## Goal of the exercise:
Every line in the records below between the one holding "#### img 上报方式" and the one holding "可视化埋点的基本思路：", inclusive, is to be set down exactly; all other lines are to be left out.

## Source data:
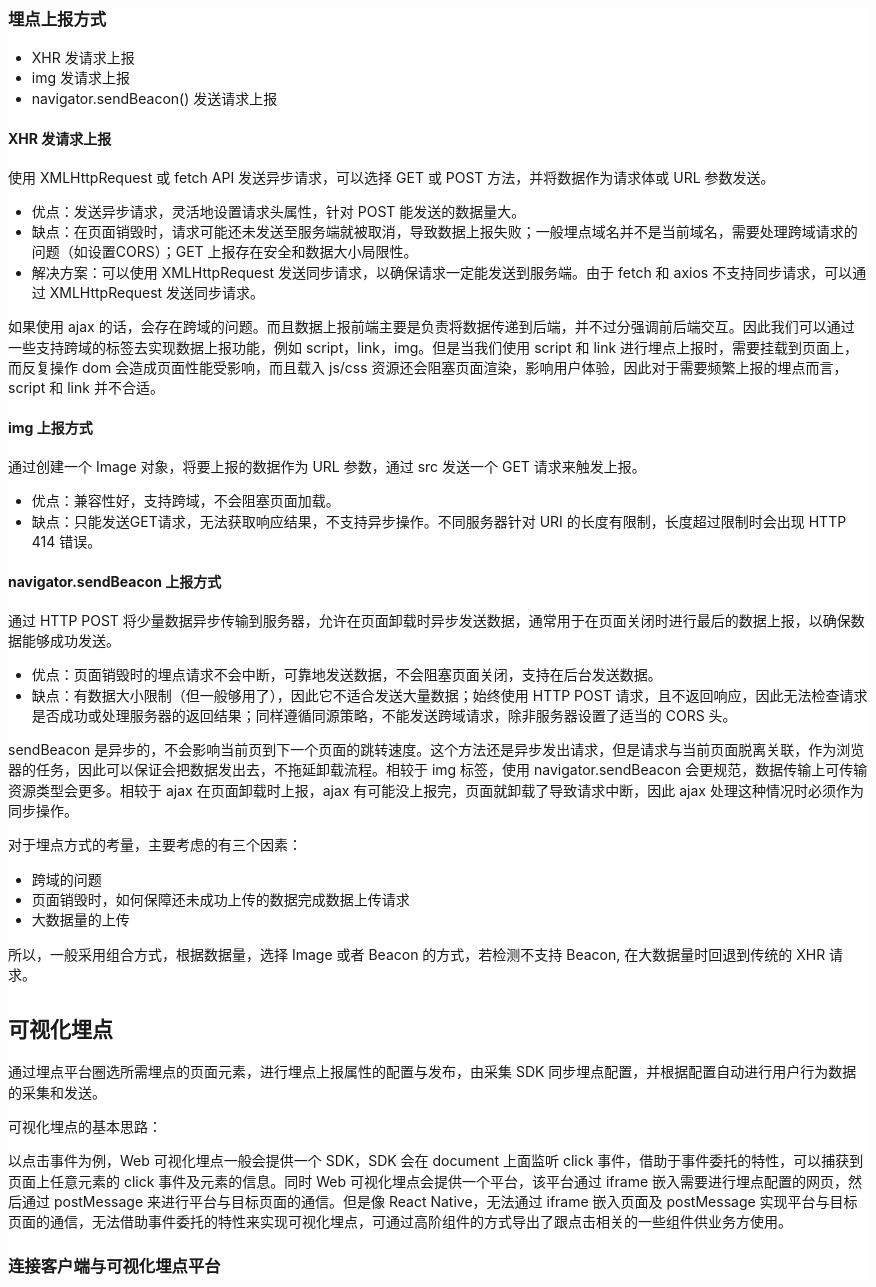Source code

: ### 埋点上报方式

- XHR 发请求上报
- img 发请求上报
- navigator.sendBeacon() 发送请求上报

#### XHR 发请求上报

使用 XMLHttpRequest 或 fetch API 发送异步请求，可以选择 GET 或 POST 方法，并将数据作为请求体或 URL 参数发送。

- 优点：发送异步请求，灵活地设置请求头属性，针对 POST 能发送的数据量大。
- 缺点：在页面销毁时，请求可能还未发送至服务端就被取消，导致数据上报失败；一般埋点域名并不是当前域名，需要处理跨域请求的问题（如设置CORS）；GET 上报存在安全和数据大小局限性。
- 解决方案：可以使用 XMLHttpRequest 发送同步请求，以确保请求一定能发送到服务端。由于 fetch 和 axios 不支持同步请求，可以通过 XMLHttpRequest 发送同步请求。

如果使用 ajax 的话，会存在跨域的问题。而且数据上报前端主要是负责将数据传递到后端，并不过分强调前后端交互。因此我们可以通过一些支持跨域的标签去实现数据上报功能，例如 script，link，img。但是当我们使用 script 和 link 进行埋点上报时，需要挂载到页面上，而反复操作 dom 会造成页面性能受影响，而且载入 js/css 资源还会阻塞页面渲染，影响用户体验，因此对于需要频繁上报的埋点而言，script 和 link 并不合适。

#### img 上报方式

通过创建一个 Image 对象，将要上报的数据作为 URL 参数，通过 src 发送一个 GET 请求来触发上报。

- 优点：兼容性好，支持跨域，不会阻塞页面加载。
- 缺点：只能发送GET请求，无法获取响应结果，不支持异步操作。不同服务器针对 URI 的长度有限制，长度超过限制时会出现 HTTP 414 错误。

#### navigator.sendBeacon 上报方式

通过 HTTP POST 将少量数据异步传输到服务器，允许在页面卸载时异步发送数据，通常用于在页面关闭时进行最后的数据上报，以确保数据能够成功发送。

- 优点：页面销毁时的埋点请求不会中断，可靠地发送数据，不会阻塞页面关闭，支持在后台发送数据。
- 缺点：有数据大小限制（但一般够用了），因此它不适合发送大量数据；始终使用 HTTP POST 请求，且不返回响应，因此无法检查请求是否成功或处理服务器的返回结果；同样遵循同源策略，不能发送跨域请求，除非服务器设置了适当的 CORS 头。

sendBeacon 是异步的，不会影响当前页到下一个页面的跳转速度。这个方法还是异步发出请求，但是请求与当前页面脱离关联，作为浏览器的任务，因此可以保证会把数据发出去，不拖延卸载流程。相较于 img 标签，使用 navigator.sendBeacon 会更规范，数据传输上可传输资源类型会更多。相较于 ajax 在页面卸载时上报，ajax 有可能没上报完，页面就卸载了导致请求中断，因此 ajax 处理这种情况时必须作为同步操作。

对于埋点方式的考量，主要考虑的有三个因素：

- 跨域的问题
- 页面销毁时，如何保障还未成功上传的数据完成数据上传请求
- 大数据量的上传

所以，一般采用组合方式，根据数据量，选择 Image 或者 Beacon 的方式，若检测不支持 Beacon, 在大数据量时回退到传统的 XHR 请求。

## 可视化埋点

通过埋点平台圈选所需埋点的页面元素，进行埋点上报属性的配置与发布，由采集 SDK 同步埋点配置，并根据配置自动进行用户行为数据的采集和发送。

可视化埋点的基本思路：

以点击事件为例，Web 可视化埋点一般会提供一个 SDK，SDK 会在 document 上面监听 click 事件，借助于事件委托的特性，可以捕获到页面上任意元素的 click 事件及元素的信息。同时 Web 可视化埋点会提供一个平台，该平台通过 iframe 嵌入需要进行埋点配置的网页，然后通过 postMessage 来进行平台与目标页面的通信。但是像 React Native，无法通过 iframe 嵌入页面及 postMessage 实现平台与目标页面的通信，无法借助事件委托的特性来实现可视化埋点，可通过高阶组件的方式导出了跟点击相关的一些组件供业务方使用。

### 连接客户端与可视化埋点平台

## Exercise answer:
#### img 上报方式

通过创建一个 Image 对象，将要上报的数据作为 URL 参数，通过 src 发送一个 GET 请求来触发上报。

- 优点：兼容性好，支持跨域，不会阻塞页面加载。
- 缺点：只能发送GET请求，无法获取响应结果，不支持异步操作。不同服务器针对 URI 的长度有限制，长度超过限制时会出现 HTTP 414 错误。

#### navigator.sendBeacon 上报方式

通过 HTTP POST 将少量数据异步传输到服务器，允许在页面卸载时异步发送数据，通常用于在页面关闭时进行最后的数据上报，以确保数据能够成功发送。

- 优点：页面销毁时的埋点请求不会中断，可靠地发送数据，不会阻塞页面关闭，支持在后台发送数据。
- 缺点：有数据大小限制（但一般够用了），因此它不适合发送大量数据；始终使用 HTTP POST 请求，且不返回响应，因此无法检查请求是否成功或处理服务器的返回结果；同样遵循同源策略，不能发送跨域请求，除非服务器设置了适当的 CORS 头。

sendBeacon 是异步的，不会影响当前页到下一个页面的跳转速度。这个方法还是异步发出请求，但是请求与当前页面脱离关联，作为浏览器的任务，因此可以保证会把数据发出去，不拖延卸载流程。相较于 img 标签，使用 navigator.sendBeacon 会更规范，数据传输上可传输资源类型会更多。相较于 ajax 在页面卸载时上报，ajax 有可能没上报完，页面就卸载了导致请求中断，因此 ajax 处理这种情况时必须作为同步操作。

对于埋点方式的考量，主要考虑的有三个因素：

- 跨域的问题
- 页面销毁时，如何保障还未成功上传的数据完成数据上传请求
- 大数据量的上传

所以，一般采用组合方式，根据数据量，选择 Image 或者 Beacon 的方式，若检测不支持 Beacon, 在大数据量时回退到传统的 XHR 请求。

## 可视化埋点

通过埋点平台圈选所需埋点的页面元素，进行埋点上报属性的配置与发布，由采集 SDK 同步埋点配置，并根据配置自动进行用户行为数据的采集和发送。

可视化埋点的基本思路：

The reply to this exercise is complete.